Provided passage >>
Chances
- First edition (US)
- Author: Jackie Collins
- Language: English
- Series: Santangelo novels
- Publication date: 1981
- Publication place: United Kingdom
- Published in English: Warner Books (US)
- Media type: Hardcover
- ISBN: 978-0-446-32943-9
- OCLC: 17347361
- Followed by: Hollywood Wives

= Chances (novel) =

1981 novel by Jackie Collins

Chances is a 1981 novel by Jackie Collins and the first in her Santangelo novels series. The novel has three focal points, two of them focusing on the main characters of the novel and a third during the New York City blackout of 1977. The novel made the New York Times Bestseller list upon its release.

==Synopsis==

Chances is broken up into parts. The first part looks at the blackout in New York City and how this affects the main characters. The second is focused on Gino Santangelo and later includes his children Lucky and Dario. The third part examines the life of Carrie Berkley and later her son Steven.

===July 14/15 1977, New York City/Philadelphia===

The blackout, a real event that Collins describes in some detail, affects all the major characters either directly or indirectly.
- Lucky Santangelo was in Costa Zennocotti's office, trying to convince Costa not to let her father Gino Santangelo return to America; she does not know he is in a plane circling the city. When the blackout occurs she is trapped in an elevator between floors with Steven Berkley. The two end up talking and when they are rescued from the lift Lucky goes back to Steven's apartment for breakfast and a change of clothes.
- Steven Berkley, a district attorney, was in his friend Jerry Myerson's office working on an indictment for Enzio Bonnatti. He ends up trapped in the elevator with Lucky.
- Gino Santangelo was in a plane returning from a seven-year tax exile in Israel when the blackout occurs. His plane is diverted to Philadelphia when in a hotel, a flight attendant tips the press that he is back in the country.

Given instruction 1 >> Filter the listing below for every line that contains the string "kern", and copy those lines.

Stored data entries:
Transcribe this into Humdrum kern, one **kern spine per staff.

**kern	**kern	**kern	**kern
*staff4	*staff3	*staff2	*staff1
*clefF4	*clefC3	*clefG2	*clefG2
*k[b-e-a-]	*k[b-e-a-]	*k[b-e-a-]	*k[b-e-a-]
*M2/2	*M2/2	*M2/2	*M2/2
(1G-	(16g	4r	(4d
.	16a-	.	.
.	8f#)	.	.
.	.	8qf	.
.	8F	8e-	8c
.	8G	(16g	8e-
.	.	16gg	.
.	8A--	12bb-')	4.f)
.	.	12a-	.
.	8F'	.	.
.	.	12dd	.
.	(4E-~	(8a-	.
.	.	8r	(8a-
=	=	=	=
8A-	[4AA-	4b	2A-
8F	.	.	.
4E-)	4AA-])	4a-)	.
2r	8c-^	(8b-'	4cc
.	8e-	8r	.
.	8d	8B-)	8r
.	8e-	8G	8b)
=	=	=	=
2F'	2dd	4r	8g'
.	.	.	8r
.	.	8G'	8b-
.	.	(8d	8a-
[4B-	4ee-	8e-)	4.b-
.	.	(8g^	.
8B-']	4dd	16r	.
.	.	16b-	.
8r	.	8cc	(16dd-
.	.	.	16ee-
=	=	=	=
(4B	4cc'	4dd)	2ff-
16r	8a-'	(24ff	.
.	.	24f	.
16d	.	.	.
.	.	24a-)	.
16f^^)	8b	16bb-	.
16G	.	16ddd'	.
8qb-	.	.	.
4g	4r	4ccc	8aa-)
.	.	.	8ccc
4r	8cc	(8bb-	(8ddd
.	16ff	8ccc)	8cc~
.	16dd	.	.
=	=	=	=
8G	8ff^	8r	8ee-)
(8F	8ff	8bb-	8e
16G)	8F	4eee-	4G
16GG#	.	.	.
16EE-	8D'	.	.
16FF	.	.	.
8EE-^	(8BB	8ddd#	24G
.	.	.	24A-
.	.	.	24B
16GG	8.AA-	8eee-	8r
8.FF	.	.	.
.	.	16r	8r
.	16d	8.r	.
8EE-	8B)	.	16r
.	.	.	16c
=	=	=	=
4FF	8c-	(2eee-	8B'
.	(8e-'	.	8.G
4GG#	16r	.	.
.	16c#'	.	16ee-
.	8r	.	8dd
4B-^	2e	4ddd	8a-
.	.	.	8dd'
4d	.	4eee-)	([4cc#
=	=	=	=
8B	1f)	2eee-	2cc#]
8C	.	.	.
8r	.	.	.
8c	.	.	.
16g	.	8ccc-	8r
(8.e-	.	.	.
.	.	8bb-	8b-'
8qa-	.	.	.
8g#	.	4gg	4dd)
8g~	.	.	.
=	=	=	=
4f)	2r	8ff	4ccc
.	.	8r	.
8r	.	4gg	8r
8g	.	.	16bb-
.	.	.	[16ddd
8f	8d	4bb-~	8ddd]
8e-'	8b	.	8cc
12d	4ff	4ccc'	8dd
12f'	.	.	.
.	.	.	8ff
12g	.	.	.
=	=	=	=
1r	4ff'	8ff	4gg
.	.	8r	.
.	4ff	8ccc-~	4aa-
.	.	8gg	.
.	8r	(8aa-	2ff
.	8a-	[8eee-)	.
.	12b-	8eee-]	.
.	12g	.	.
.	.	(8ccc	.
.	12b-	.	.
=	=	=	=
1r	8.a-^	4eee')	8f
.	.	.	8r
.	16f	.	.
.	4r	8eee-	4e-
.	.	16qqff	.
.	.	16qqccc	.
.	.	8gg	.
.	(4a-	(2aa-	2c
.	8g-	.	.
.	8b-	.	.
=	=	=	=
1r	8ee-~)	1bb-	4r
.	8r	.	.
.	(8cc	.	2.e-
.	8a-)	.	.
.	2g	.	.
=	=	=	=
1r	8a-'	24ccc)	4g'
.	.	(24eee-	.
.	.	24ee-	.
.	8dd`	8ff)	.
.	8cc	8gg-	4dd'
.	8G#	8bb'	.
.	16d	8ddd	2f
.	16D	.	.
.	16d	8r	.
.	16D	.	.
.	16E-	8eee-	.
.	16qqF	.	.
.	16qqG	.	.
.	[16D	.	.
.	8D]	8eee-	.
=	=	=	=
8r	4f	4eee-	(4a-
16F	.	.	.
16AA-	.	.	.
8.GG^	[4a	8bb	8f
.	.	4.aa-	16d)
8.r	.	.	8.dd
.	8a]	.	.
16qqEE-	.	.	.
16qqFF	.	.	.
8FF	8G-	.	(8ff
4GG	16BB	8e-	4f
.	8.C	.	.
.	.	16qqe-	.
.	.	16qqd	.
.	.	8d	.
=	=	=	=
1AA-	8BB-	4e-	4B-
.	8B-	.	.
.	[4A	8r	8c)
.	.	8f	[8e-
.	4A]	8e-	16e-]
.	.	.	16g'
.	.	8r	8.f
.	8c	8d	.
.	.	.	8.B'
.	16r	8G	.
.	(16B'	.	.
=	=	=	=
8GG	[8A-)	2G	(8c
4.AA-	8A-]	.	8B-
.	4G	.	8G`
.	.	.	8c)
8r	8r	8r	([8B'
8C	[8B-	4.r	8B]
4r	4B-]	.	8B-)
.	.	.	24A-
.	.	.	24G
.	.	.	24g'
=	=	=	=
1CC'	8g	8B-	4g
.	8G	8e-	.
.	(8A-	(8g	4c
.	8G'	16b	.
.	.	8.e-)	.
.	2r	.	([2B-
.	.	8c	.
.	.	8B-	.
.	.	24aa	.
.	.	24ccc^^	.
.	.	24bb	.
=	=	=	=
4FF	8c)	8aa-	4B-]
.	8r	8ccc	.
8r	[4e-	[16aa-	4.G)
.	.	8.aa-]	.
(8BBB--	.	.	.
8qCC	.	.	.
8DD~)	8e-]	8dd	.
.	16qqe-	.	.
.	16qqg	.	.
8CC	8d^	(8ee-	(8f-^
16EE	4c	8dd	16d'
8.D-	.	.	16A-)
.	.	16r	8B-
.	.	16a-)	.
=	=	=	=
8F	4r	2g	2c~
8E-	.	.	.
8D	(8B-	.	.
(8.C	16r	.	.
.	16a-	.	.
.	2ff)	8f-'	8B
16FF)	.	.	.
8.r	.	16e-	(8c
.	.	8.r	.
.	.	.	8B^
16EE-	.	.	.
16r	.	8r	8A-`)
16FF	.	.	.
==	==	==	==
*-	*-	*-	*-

Given instruction 2 >> Reproduce the portion of the Chances article above between "Chances is a" and "directly or indirectly.", inclusive.

Solution 1 >>
Transcribe this into Humdrum kern, one **kern spine per staff.
**kern	**kern	**kern	**kern

Solution 2 >>
Chances is a 1981 novel by Jackie Collins and the first in her Santangelo novels series. The novel has three focal points, two of them focusing on the main characters of the novel and a third during the New York City blackout of 1977. The novel made the New York Times Bestseller list upon its release.

==Synopsis==

Chances is broken up into parts. The first part looks at the blackout in New York City and how this affects the main characters. The second is focused on Gino Santangelo and later includes his children Lucky and Dario. The third part examines the life of Carrie Berkley and later her son Steven.

===July 14/15 1977, New York City/Philadelphia===

The blackout, a real event that Collins describes in some detail, affects all the major characters either directly or indirectly.